Amper vertrouwen pers in werking Wet open overheid

Journalisten hebben amper vertrouwen in de werking van de Wet open overheid. Dat blijkt uit een onderzoek dat het Adviescollege Openbaarheid en Informatiehuishouding (ACOI) donderdag heeft gepubliceerd. Van de 256 ondervraagde journalisten heeft slechts zeven procent het vertrouwen dat de overheid een Woo-verzoek zorgvuldig afhandelt.

Sinds 1 mei vorig jaar regelt de zogeheten Woo welke informatie de overheid moet verstrekken als burgers, vaak journalisten, daarom vragen. Over de voorganger van de wet klonken veel klachten. Onder de nieuwe wet werd daarom de beslistermijn ingeperkt van acht naar zes weken, een veelgebruikte reden om informatie weg te lakken werd iets ingeperkt, sommige informatie moesten overheden actief openbaar gaan maken.

Maar journalisten merken weinig verbetering, blijkt uit het ACOI-onderzoek. Die adviesraad, tegelijk met de Woo opgericht, liet een ruim jaar na ingang van de wet een vragenlijst uitzetten. Grofweg de helft van de ondervraagden ooit een Woo-verzoek ingediend. Daarna nam onderzoeksbureau Centerdata diepte-interviews af en was er een gesprek tussen ambtenaren en journalisten.
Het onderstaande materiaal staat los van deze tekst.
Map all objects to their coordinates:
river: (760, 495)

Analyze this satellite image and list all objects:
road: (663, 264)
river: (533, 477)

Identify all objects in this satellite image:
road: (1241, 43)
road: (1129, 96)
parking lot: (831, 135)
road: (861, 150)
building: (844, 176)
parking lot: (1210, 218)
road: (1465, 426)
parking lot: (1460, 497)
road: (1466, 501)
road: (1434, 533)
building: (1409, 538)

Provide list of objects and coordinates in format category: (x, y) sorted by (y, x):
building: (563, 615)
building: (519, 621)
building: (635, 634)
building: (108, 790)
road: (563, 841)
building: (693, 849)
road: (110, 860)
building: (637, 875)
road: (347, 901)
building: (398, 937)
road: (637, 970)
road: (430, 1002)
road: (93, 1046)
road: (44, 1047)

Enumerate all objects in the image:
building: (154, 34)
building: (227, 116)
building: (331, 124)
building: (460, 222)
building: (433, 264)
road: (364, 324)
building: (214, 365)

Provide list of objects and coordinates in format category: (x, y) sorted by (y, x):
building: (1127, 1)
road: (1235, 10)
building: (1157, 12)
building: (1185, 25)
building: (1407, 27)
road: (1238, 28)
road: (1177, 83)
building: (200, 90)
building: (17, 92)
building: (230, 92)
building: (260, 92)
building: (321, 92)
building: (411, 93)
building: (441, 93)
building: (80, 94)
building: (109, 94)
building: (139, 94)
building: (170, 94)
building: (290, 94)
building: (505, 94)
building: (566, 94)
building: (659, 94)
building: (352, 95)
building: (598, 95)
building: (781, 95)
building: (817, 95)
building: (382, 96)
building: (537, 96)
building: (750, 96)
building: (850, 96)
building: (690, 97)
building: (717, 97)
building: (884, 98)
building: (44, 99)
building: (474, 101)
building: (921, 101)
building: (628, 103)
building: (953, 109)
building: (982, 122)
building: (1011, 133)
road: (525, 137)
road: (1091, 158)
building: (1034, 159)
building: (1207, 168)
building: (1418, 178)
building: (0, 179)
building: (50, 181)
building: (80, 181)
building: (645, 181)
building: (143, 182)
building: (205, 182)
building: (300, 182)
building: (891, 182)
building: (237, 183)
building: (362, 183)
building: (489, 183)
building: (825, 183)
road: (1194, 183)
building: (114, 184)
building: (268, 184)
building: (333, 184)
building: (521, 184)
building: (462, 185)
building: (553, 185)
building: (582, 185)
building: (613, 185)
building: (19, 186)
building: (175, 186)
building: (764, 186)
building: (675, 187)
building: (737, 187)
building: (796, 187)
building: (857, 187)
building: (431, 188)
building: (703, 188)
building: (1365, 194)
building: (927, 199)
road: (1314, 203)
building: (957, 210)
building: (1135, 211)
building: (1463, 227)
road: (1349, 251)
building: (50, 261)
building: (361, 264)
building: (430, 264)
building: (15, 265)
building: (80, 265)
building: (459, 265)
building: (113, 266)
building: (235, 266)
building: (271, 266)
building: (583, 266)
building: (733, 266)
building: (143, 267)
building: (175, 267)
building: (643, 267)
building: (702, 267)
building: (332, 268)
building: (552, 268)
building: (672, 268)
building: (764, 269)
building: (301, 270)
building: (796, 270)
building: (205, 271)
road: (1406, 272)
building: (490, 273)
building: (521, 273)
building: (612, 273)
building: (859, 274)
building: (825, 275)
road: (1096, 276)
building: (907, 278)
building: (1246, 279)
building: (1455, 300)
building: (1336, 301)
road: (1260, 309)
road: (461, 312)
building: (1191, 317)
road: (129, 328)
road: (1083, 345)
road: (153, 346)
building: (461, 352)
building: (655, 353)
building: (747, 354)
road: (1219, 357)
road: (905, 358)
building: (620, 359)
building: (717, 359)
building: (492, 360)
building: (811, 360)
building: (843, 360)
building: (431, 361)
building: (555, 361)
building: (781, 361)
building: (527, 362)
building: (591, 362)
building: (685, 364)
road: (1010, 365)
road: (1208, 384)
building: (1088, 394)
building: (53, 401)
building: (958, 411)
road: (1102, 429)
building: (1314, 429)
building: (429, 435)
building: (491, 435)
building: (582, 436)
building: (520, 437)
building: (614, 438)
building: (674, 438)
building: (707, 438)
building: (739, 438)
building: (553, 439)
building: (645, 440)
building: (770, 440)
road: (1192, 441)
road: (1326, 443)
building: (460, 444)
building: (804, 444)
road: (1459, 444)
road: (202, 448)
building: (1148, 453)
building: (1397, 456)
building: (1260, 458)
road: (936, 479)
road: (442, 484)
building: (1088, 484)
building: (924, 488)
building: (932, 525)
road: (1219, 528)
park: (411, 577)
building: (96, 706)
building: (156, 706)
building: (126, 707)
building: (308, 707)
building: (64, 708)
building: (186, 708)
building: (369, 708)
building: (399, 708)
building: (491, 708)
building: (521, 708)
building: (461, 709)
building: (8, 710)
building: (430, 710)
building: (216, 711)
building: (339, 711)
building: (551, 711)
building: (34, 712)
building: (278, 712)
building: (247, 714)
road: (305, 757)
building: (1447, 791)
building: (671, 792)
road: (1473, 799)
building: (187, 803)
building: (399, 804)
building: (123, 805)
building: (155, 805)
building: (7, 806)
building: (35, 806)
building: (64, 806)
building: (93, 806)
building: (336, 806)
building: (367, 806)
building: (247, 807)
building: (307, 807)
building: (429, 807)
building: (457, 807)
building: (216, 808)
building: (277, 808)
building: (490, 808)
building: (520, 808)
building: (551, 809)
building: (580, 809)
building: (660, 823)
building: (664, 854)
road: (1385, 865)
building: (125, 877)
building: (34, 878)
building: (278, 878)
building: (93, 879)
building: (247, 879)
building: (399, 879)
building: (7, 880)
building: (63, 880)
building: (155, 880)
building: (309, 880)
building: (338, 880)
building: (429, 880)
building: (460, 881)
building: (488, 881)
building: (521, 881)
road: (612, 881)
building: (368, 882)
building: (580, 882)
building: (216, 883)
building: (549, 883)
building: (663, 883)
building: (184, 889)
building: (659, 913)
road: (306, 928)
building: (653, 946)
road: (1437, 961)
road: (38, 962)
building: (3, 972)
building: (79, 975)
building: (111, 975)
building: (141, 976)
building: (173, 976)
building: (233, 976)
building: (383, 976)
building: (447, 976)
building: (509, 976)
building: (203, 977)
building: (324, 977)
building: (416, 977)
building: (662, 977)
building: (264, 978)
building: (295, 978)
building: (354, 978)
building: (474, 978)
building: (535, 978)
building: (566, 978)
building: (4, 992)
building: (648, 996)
De klachten lijken weinig anders dan onder de oude wet: trage afhandeling, tegenwerking, weggelakte informatie.

„Het lijkt soms of iedere vorm van voorlichting gericht is op het verbergen van informatie”, schrijft een van de journalisten in de vragenlijst. Een ander: „Bij alle verzoeken die ik nu heb lopen, zijn de termijnen overschreden en zijn stukken niet geleverd waarvan ik weet dat ze in het bezit zijn van de desbetreffende organisatie.” Een van de journalisten zegt ook als ambtenaar te hebben gewerkt, en toen een „laksessie” te hebben meegemaakt, „waarbij iedereen tot de portier toe een avond zat te lakken. Zonder kennis van zaken, gewoon zwartmaken zei de coördinator. Interessant om mee te maken, maar ik schaamde me diep voor mijn overheid.”

https://www.nrc.nl/nieuws/2023/03/08/ook-met-nieuwe-wet-faalt-staat-bij-termijnen-openbaarmaking-a4158970

Lang wachten

De hoop dat een kortere beslistermijn ook zou zorgen voor een snellere afhandeling, lijkt ongegrond. Van de journalisten die een Woo-verzoek hebben ingediend, zegt 87 procent dat de deadline is verstreken, meestal zonder dat er een nieuwe datum is afgesproken. Meer dan de helft vermoedt „bewuste, politiek gemotiveerde vertraging”. Het sluit aan bij eerder onderzoek van de open State Foundation, die dit voorjaar meldde dat overheden gemiddeld vier maanden te laat waren.

Als de journalisten eenmaal contact hebben met een overheid, wat volgens het onderzoek weken kan duren, volgen de onderhandelingen over hun verzoek. Kan het wat kleiner, vragen overheden vaak, of mogen we de stukken in meerdere lichtingen opsturen? Journalisten zeggen meestal open te staan voor overleg, maar zijn over de uitkomst alsnog niet tevreden. Een groot deel klaagt over weggelakte passages of geweigerde documenten, anderen zeggen niets te hebben gekregen. Geloofwaardig vinden ze dat zelden.

Ook van actieve openbaarmaking zien de journalisten nog weinig. Eén op vijf zegt te merken dat de overheid uit eigen beweging meer documenten publiceert, bijna de helft juist niet. Heel gek is dat niet: de wetsartikelen die actieve openbaarmaking verplichten, zijn nog niet in werking getreden.

Wederzijds wantrouwen

Gezien de uitkomsten van het onderzoek zijn de aanbevelingen van het ACOI verrassend mild. De belangrijkste: werk nauwer samen. Overheden moeten volgens het ACOI meer duidelijkheid geven over wat er achter de schermen met een Woo-verzoek gebeurt, terwijl journalisten beter moeten meedenken over wat ze precies nodig hebben.

„Wij zien een kloof van wederzijds wantrouwen”, zegt ACOI-lid Serv Wiemers. „Overheden vinden dat journalisten maar raak vragen zonder te weten waar ze mee bezig zijn, journalisten zeggen dat hun rechten worden geschonden.” Het advies aan overheden en journalisten om meer samen te werken noemt Wiemers een „uitgang”, een poging om het wantrouwen weg te nemen. „Als we een uitgestoken hand zien bij journalisten, moeten overheden die hand ook aannemen.”